Audit Logs

Only when the LogServer function has been configured on an Appliance within the Collective will there will be an Audit Logs menu item shown. If it is not showing yet, sign-out of the admin UI and then sign-in again.

The Audit Logs menu item will redirect you to the LogServer which uses OpenSearch as the UI engine for searching / displaying logs. Appgate SDP provides a number of pre-configured report scripts. The UI also provides a number of tools to create your own data reports and 'visualizations' to illustrate Appgate SDP performance.

Details of all the different types of Audit Logs generated by the Appgate SDP Collective are provided in the System monitoring and logs section.

Background information

For information about the handling of audit logs within the Appgate SDP system refer to the System monitoring and logs section.

Using The LogServer

This page provides details about how to use OpenSearch and perform some basic searches.

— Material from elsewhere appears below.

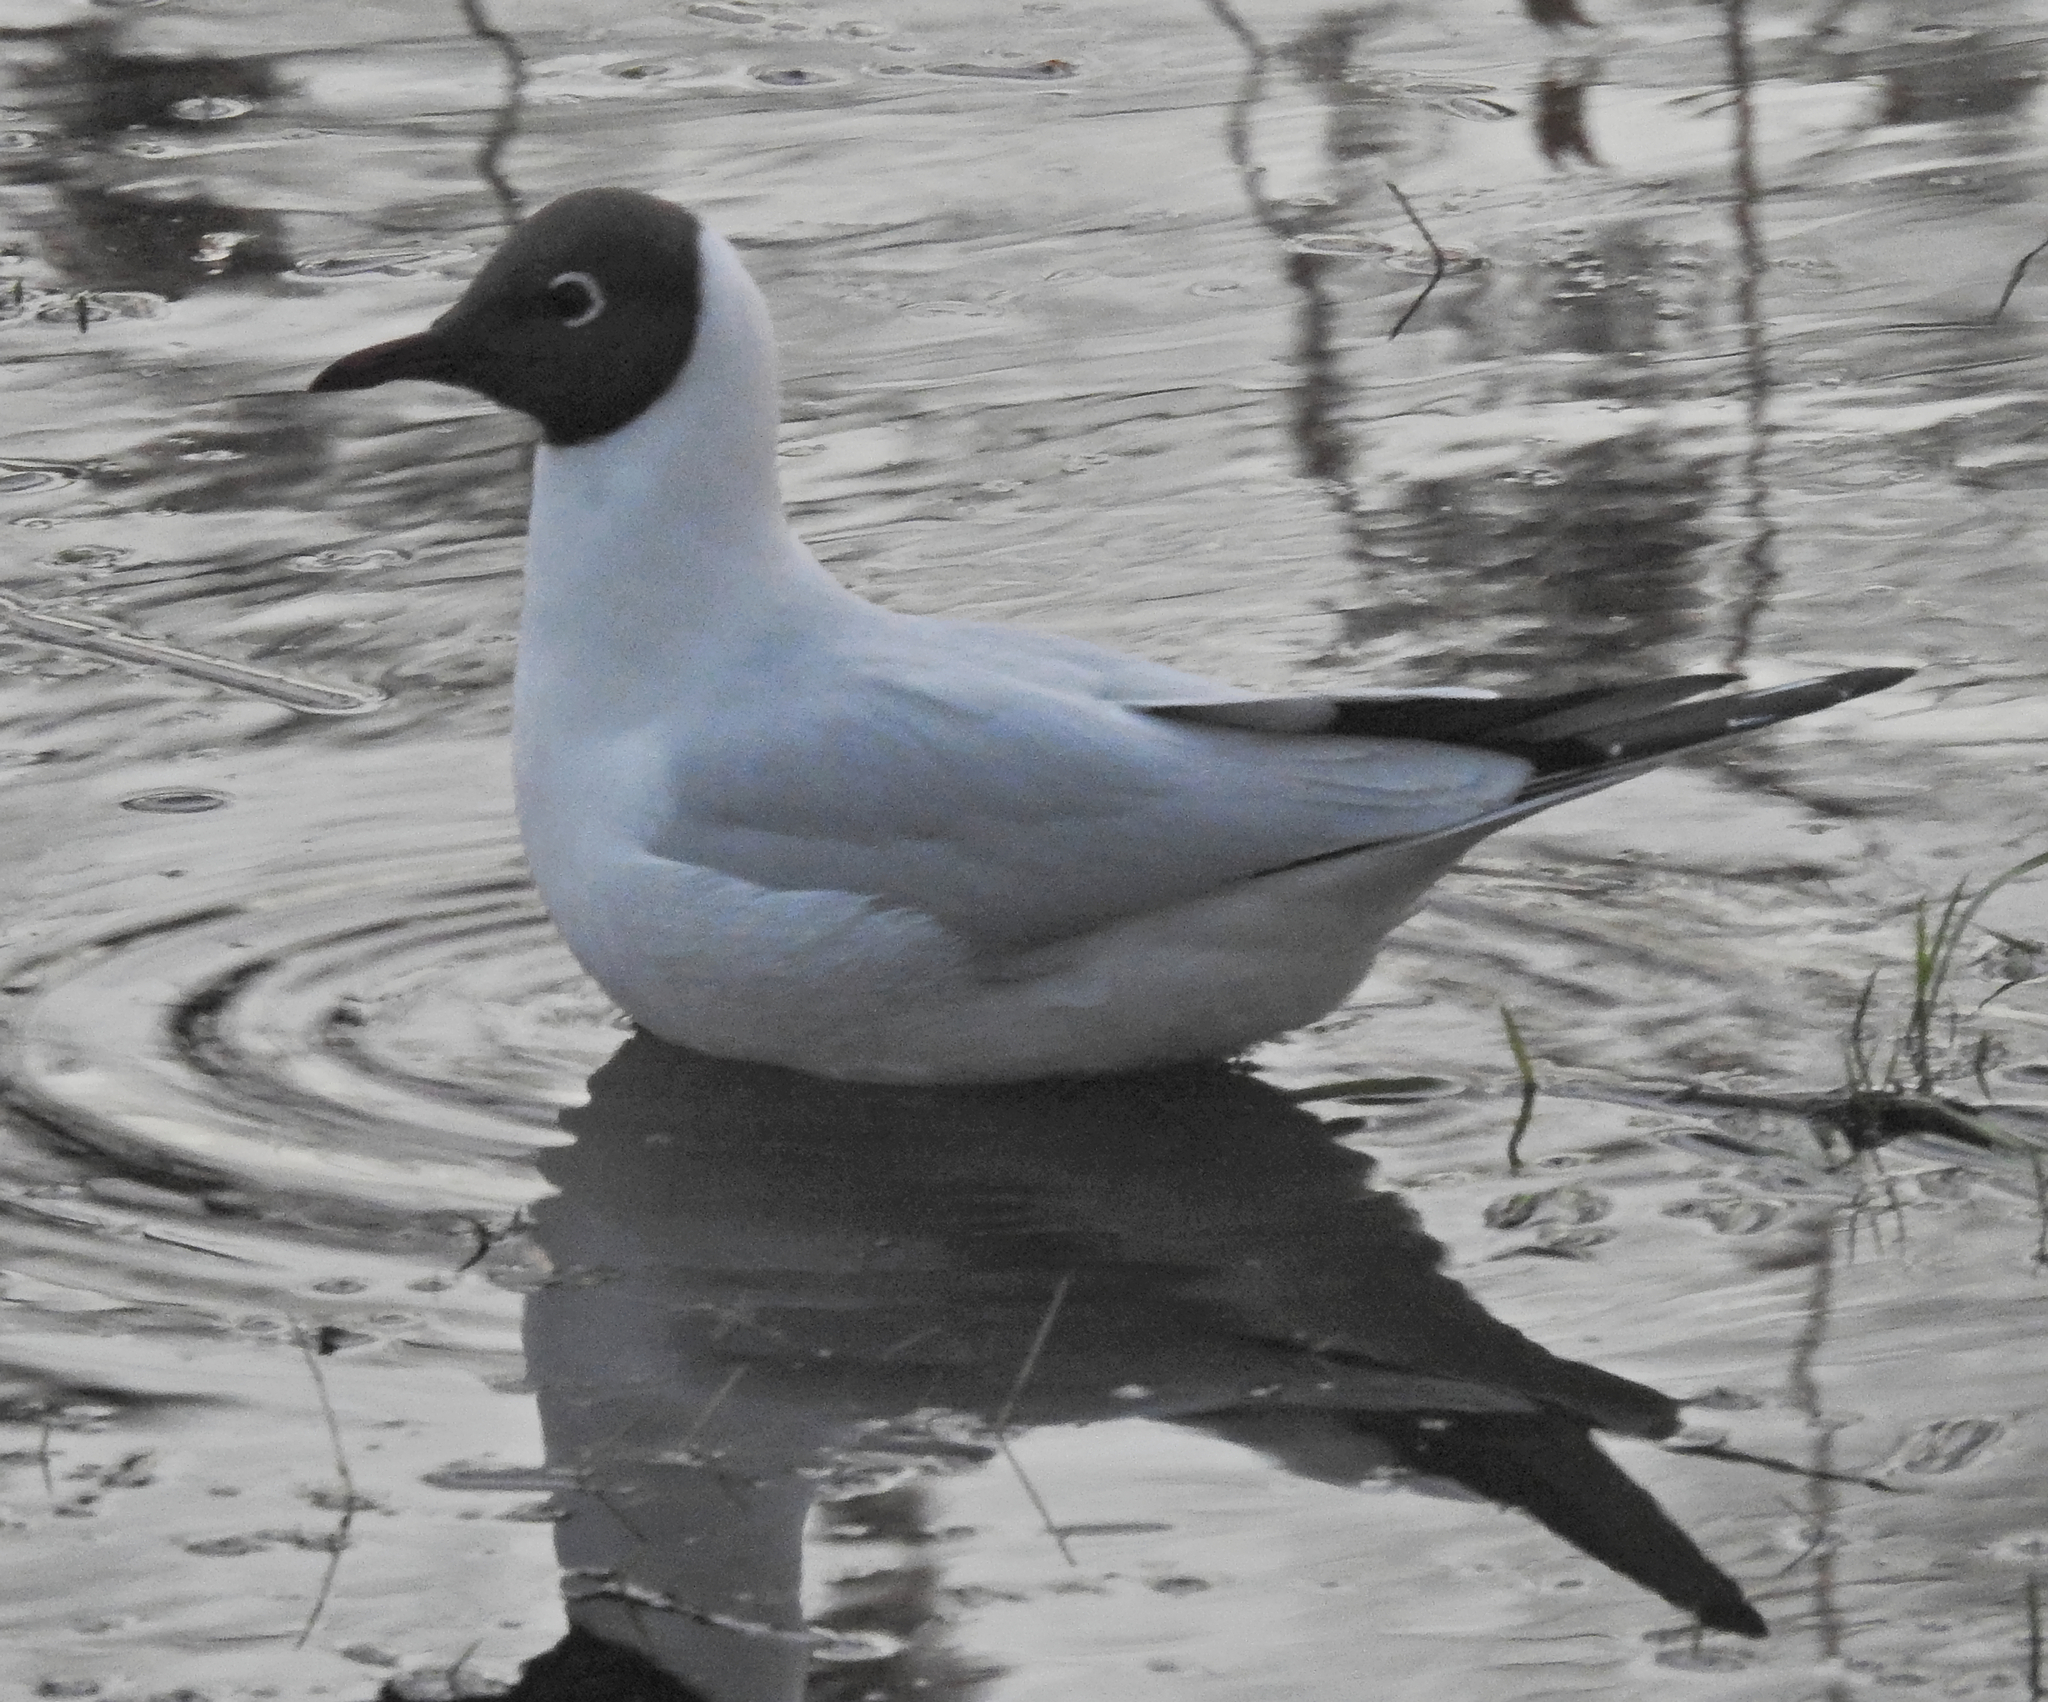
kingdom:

For more information you can also try the OpenSearch User Guide: https://docs.aws.amazon.com/opensearch-service/?id=docs_gateway

Pre-configured tools

The menu (top left) includes OpenSearch Dashboards. the following three are likely to be of most use:

Dashboard

There are two prepared dashboards: Appgate Appliances and Appgate User Activity.

Visualize

There is a list of prepared visualizations such as Client version used by OS and Configuration changes.

Discover

This is the main tool for performing log analysis. There are also some pre-prepared search scripts which can be accessed by clicking Open at the top right hand side of the screen:

Pre-configured logserver scripts:

Pre-prepared search scripts including authentication and device claims.

Changing time-frame

To change the time-frame for the audit log report, click on the calendar button next to the displayed time window:

Time selection options for changing the time frame of an audit report.

Filtering the data

Changing parameters

You can add or delete the parameters that are included in the search report. For example the "Controller Audit logs" script displays the Time, DN, daemon and event-type parameters:

Gateway audit logs displaying session events and timestamps for monitoring activity.

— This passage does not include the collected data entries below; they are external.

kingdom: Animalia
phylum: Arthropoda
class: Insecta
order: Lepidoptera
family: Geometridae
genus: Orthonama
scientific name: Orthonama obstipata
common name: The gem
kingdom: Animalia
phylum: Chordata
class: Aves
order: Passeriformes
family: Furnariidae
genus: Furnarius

To add a parameter to the report, use the Available Fields list on the left hand side of the UI and click <+> next to the parameter you wish to add to the report.

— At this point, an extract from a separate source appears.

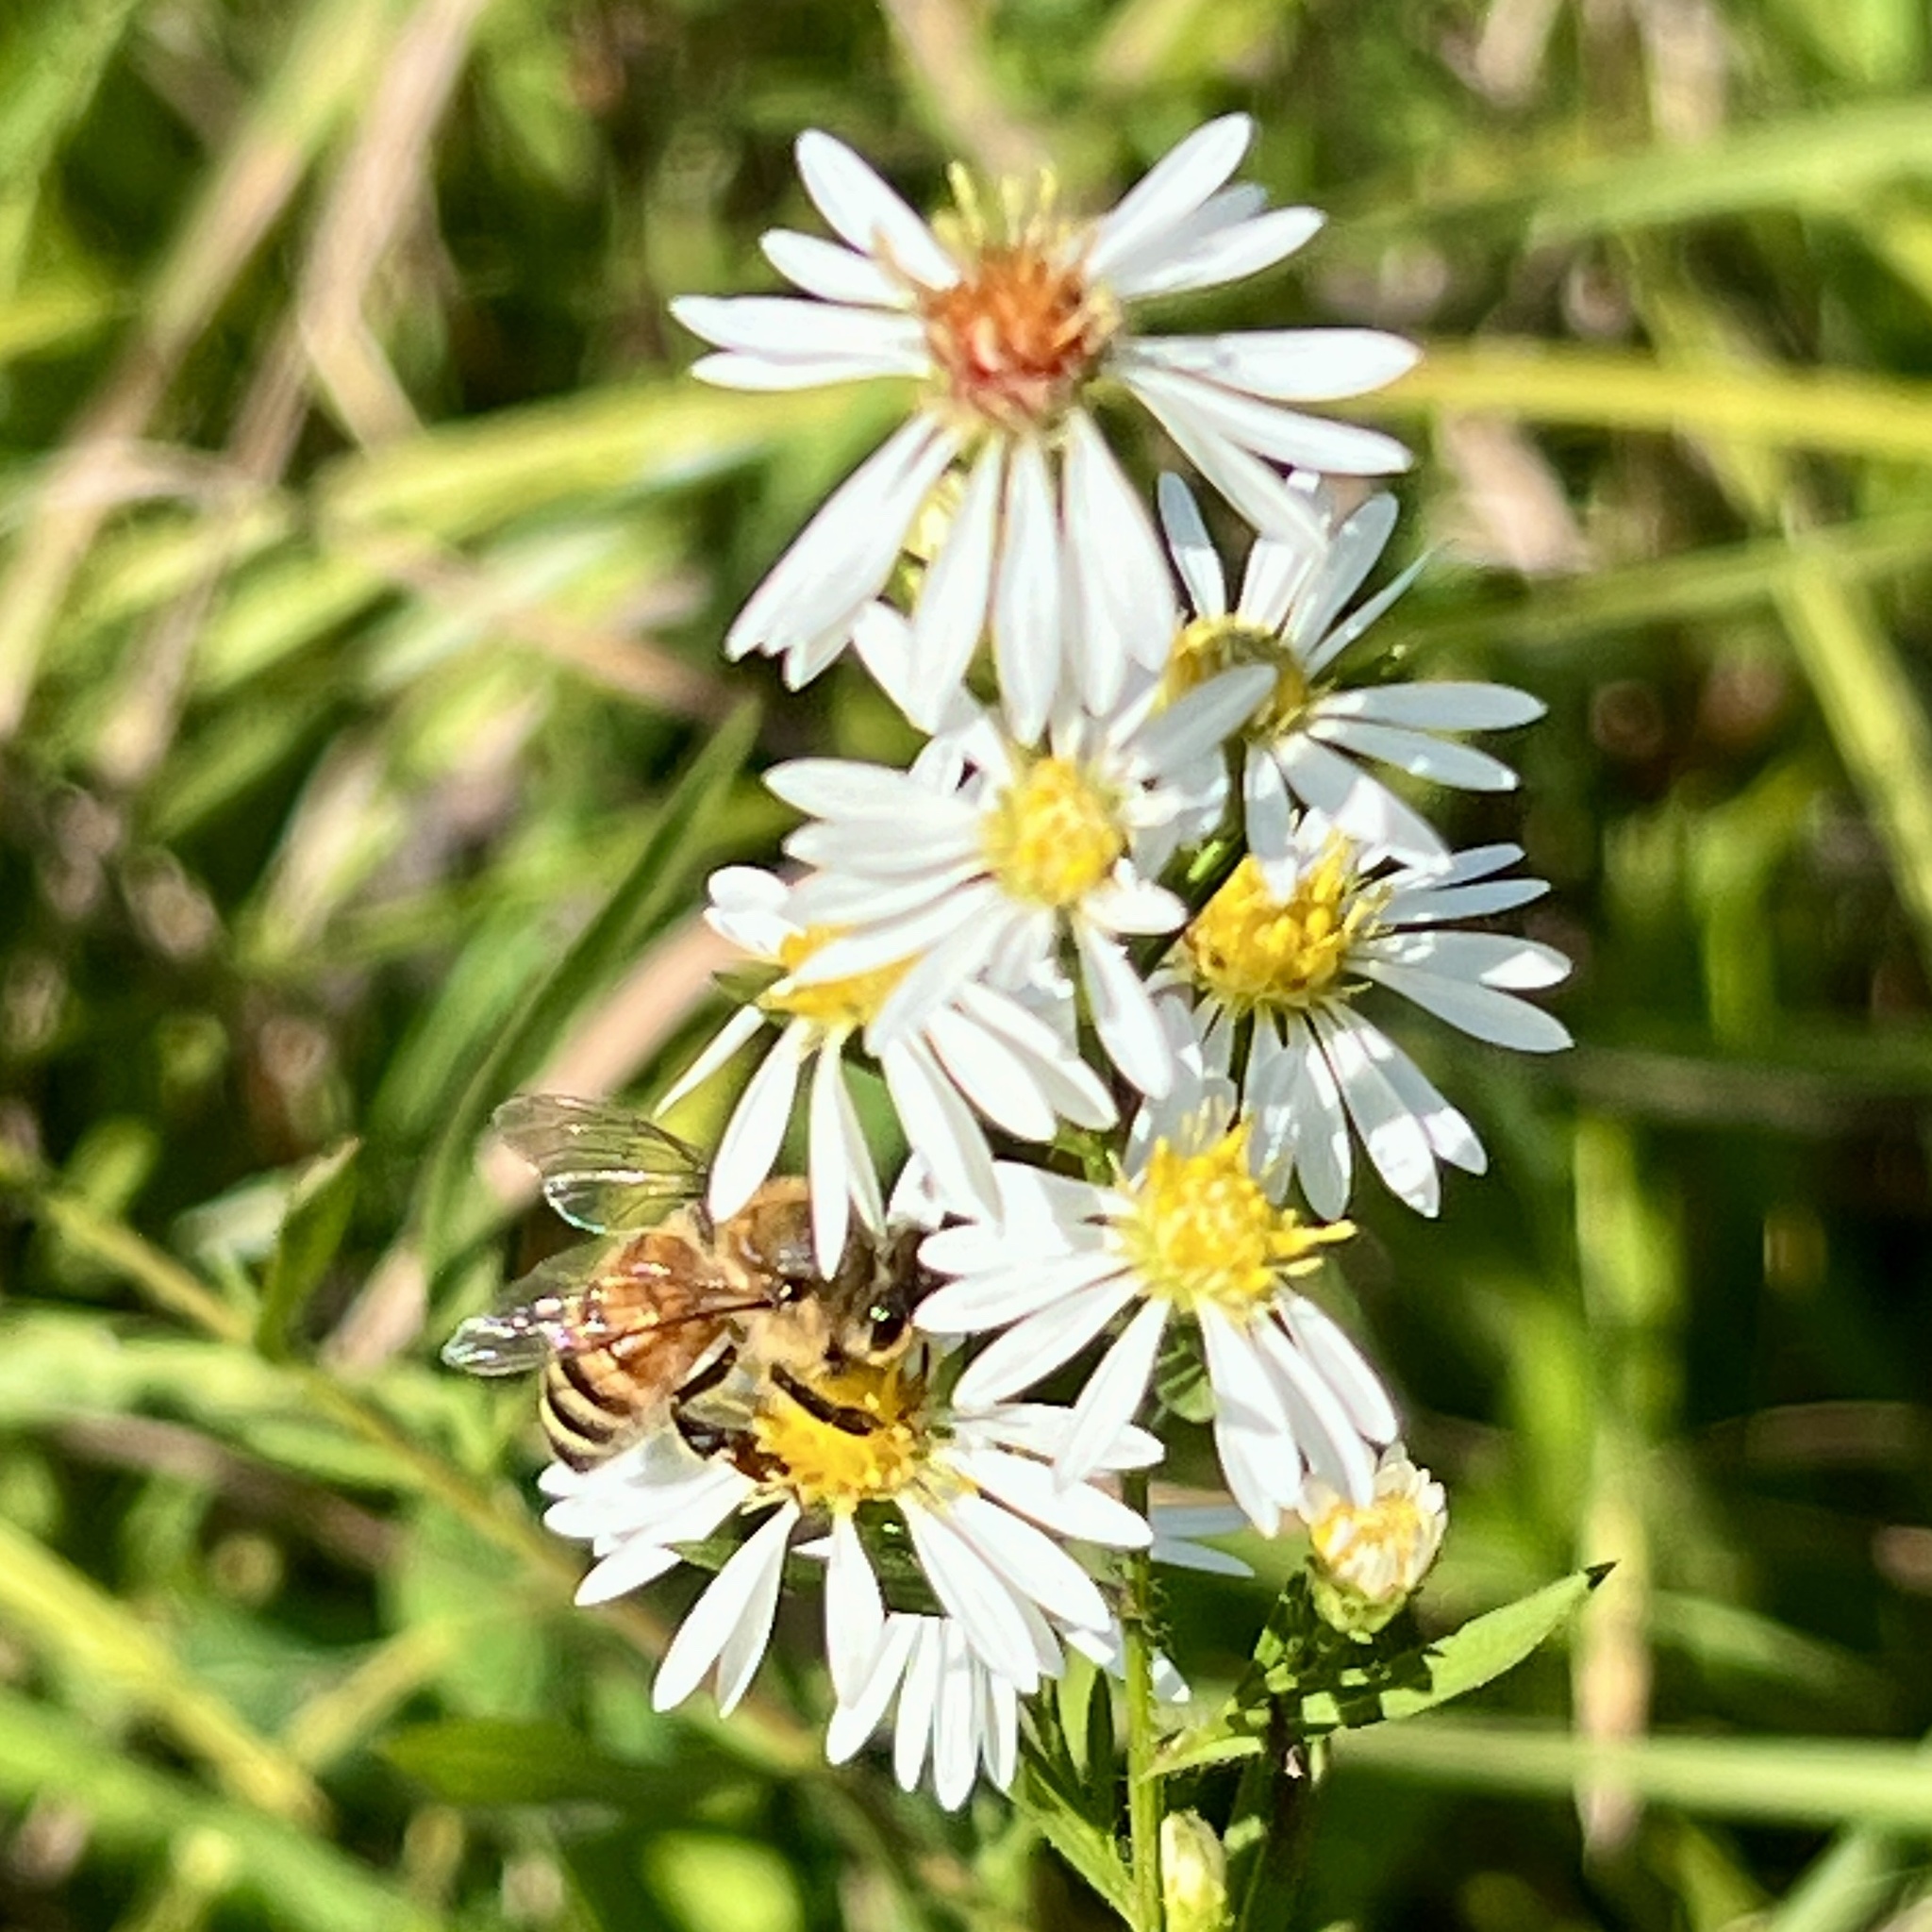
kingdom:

To remove a parameter from the report, use the Selected Fields list on the left hand side and click <X> next to the appropriate parameter:

Log analysis interface displaying event types and distinguished names with a bar chart.

Filtering searches

It is also easy to filter searches. Just expand any field and it shows the most common values in that field. The <+> & <-> can be used to filter the search to include or exclude that type.

Logstash audit logs displaying event types and their corresponding counts over time.

In this case only cz-vpnd logs are displayed

Using the search bar

You can enter your own search terms in the search bar to customize searches such as: event_type: ip_access && distinguished_name_user: testuser

However it might be easier to just filter by value. The <+> & <-> can be used to filter the search to include or exclude that value.

Audit logs displaying event types and timestamps for various daemons and distinguished names.

In this case the type filter is 'authentication_succeeded' and the value filter is for 'Annie'.